Prompt 1:
In the abstract on maximum bin size selection, condense the paragraph beginning "Length-structured stock assessment models divide" into a short bulleted list that keeps its main facts.
Prompt 2:
From the abstract on maximum bin size selection, copy the text word for word, starting at "6-3 Implications of" and ending at "402 (Convention Center)".

Selected passage:
══════════════════════════════

6-3 Implications of maximum bin size selection in statistical length-structured stock assessment models

Monday, September 13, 2010: 2:20 PM
402 (Convention Center)
Genny Nesslage, PhD , Atlantic States Marine Fisheries Commission, Washington, DC
Yong Chen, PhD , University of Maine, Orono, ME
Larry Jacobson, PhD , Population Dynamics branch, NOAA, NEFSC, Woods Hole, MA
Michael Wilberg, PhD , Chesapeake Biological Laboratory, Solomons, MD
Length-structured stock assessment models divide a population into multiple size categories, or bins.  The maximum size bin designated for each data source may either be static across the time series or allowed to vary annually.  In the case of static bin selection, the maximum bin contains the largest animal typically observed across the entire time series for each data source; in the case of dynamic bin selection, the maximum bin will contain the largest animal typically observed annually for each data source.  However, the relative performance of static versus dynamic bin selection approaches has not been evaluated.  We simulated a series of lobster populations for which length structure had either remained stable or collapsed over time due to different fishery exploitation histories.  A statistical catch-at-length model was used to assess each population time series twice, using both static and dynamic maximum bin selection methods.  Model performance relative to simulated population dynamics was compared between bin selection methods.  When length structure of the population remained relatively stable across the time series, both methods performed similarly.  However, when population length structure expanded or collapsed, static bin selection outperformed dynamic bin selection if the appropriate maximum bin was selected.

══════════════════════════════

(Items from a data source)
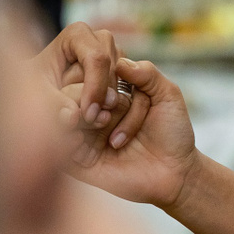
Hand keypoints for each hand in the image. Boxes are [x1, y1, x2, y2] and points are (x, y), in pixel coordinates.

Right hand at [36, 24, 197, 208]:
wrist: (175, 172)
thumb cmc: (172, 133)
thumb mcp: (168, 96)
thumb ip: (148, 73)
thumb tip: (119, 61)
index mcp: (108, 95)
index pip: (89, 74)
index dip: (104, 80)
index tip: (125, 94)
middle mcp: (90, 113)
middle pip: (71, 92)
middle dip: (94, 99)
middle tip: (110, 113)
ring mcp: (80, 135)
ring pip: (63, 115)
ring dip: (87, 119)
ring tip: (109, 130)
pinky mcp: (74, 160)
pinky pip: (58, 144)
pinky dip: (76, 140)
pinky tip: (102, 146)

══════════════════════════════

Response box 1:
- Length-structured stock assessment models divide a population into size categories, or bins.
- The maximum bin for each data source can be static across the time series or vary annually.
- Static selection uses the largest animal typically observed over the whole time series; dynamic selection uses the largest typically observed each year.
- The relative performance of the two approaches had not been evaluated.
- Simulated lobster populations had length structure that either stayed stable or collapsed over time under different fishery exploitation histories.
- A statistical catch-at-length model assessed each population time series twice, once with each method, and model performance was compared against the simulated population dynamics.
- With stable length structure, both methods performed similarly.
- When length structure expanded or collapsed, static selection outperformed dynamic selection if the appropriate maximum bin was chosen.

Response box 2:
6-3 Implications of maximum bin size selection in statistical length-structured stock assessment models

Monday, September 13, 2010: 2:20 PM
402 (Convention Center)